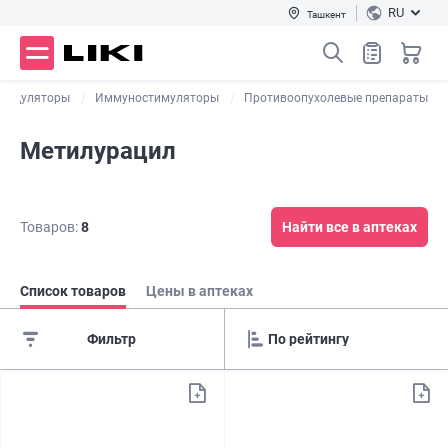
RU
Ташкент
модуляторы
Иммуностимуляторы
Противоопухолевые препараты
Метилурацил
Товаров:
8
Найти все в аптеках
Список товаров
Цены в аптеках
Фильтр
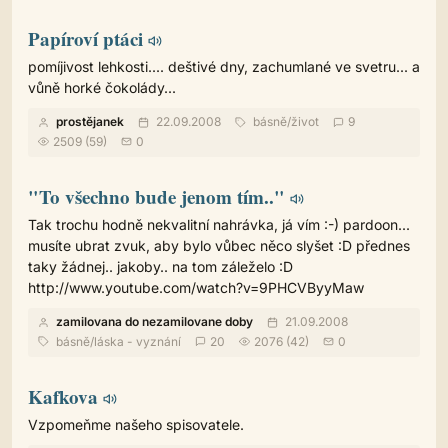
Papíroví ptáci
pomíjivost lehkosti.... deštivé dny, zachumlané ve svetru... a
vůně horké čokolády...
prostějanek
22.09.2008
básně
/
život
9
2509 (59)
0
"To všechno bude jenom tím.."
Tak trochu hodně nekvalitní nahrávka, já vím :-) pardoon...
musíte ubrat zvuk, aby bylo vůbec něco slyšet :D přednes
taky žádnej.. jakoby.. na tom záleželo :D
http://www.youtube.com/watch?v=9PHCVByyMaw
zamilovana do nezamilovane doby
21.09.2008
básně
/
láska - vyznání
20
2076 (42)
0
Kafkova
Vzpomeňme našeho spisovatele.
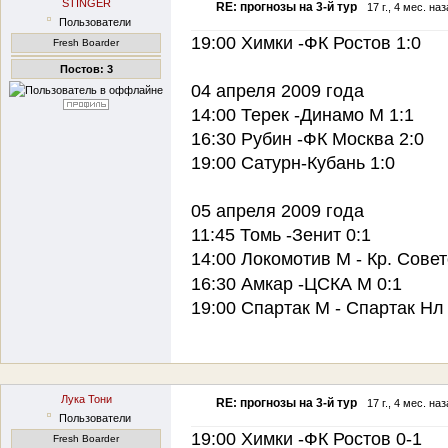
STINGER
RE: прогнозы на 3-й тур
17 г., 4 мес. на
Пользователи
19:00 Химки -ФК Ростов 1:0
Fresh Boarder
Постов: 3
04 апреля 2009 года
14:00 Терек -Динамо М 1:1
16:30 Рубин -ФК Москва 2:0
19:00 Сатурн-Кубань 1:0
05 апреля 2009 года
11:45 Томь -Зенит 0:1
14:00 Локомотив М - Кр. Совет
16:30 Амкар -ЦСКА М 0:1
19:00 Спартак М - Спартак Нл 
Лука Тони
RE: прогнозы на 3-й тур
17 г., 4 мес. на
Пользователи
19:00 Химки -ФК Ростов 0-1
Fresh Boarder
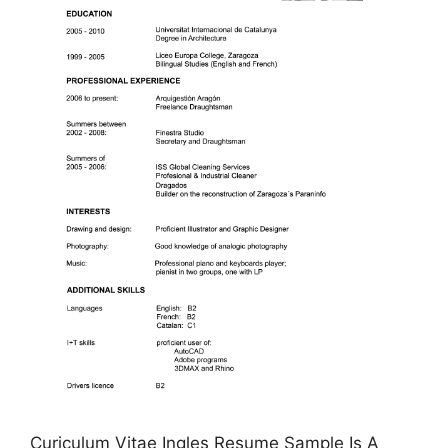
Curiculum Vitae Ingles Resume Sample Is A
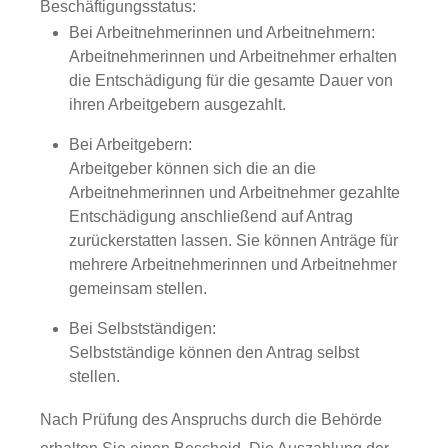
Beschäftigungsstatus:
Bei Arbeitnehmerinnen und Arbeitnehmern:
Arbeitnehmerinnen und Arbeitnehmer erhalten
die Entschädigung für die gesamte Dauer von
ihren Arbeitgebern ausgezahlt.
Bei Arbeitgebern:
Arbeitgeber können sich die an die
Arbeitnehmerinnen und Arbeitnehmer gezahlte
Entschädigung anschließend auf Antrag
zurückerstatten lassen. Sie können Anträge für
mehrere Arbeitnehmerinnen und Arbeitnehmer
gemeinsam stellen.
Bei Selbstständigen:
Selbstständige können den Antrag selbst
stellen.
Nach Prüfung des Anspruchs durch die Behörde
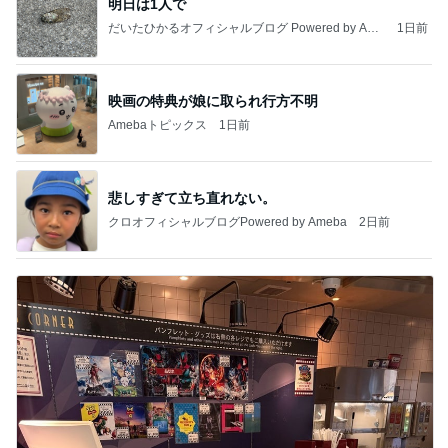
明日は1人で
だいたひかるオフィシャルブログ Powered by Ame
1日前
ba
映画の特典が娘に取られ行方不明
Amebaトピックス
1日前
悲しすぎて立ち直れない。
クロオフィシャルブログPowered by Ameba
2日前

**ACTIVITY**: Take every line from the listing above that includes the word "Arbeitnehmerinnen" and copy it.

**PROBLEM SOLUTION**:
Bei Arbeitnehmerinnen und Arbeitnehmern:
Arbeitnehmerinnen und Arbeitnehmer erhalten
Arbeitnehmerinnen und Arbeitnehmer gezahlte
mehrere Arbeitnehmerinnen und Arbeitnehmer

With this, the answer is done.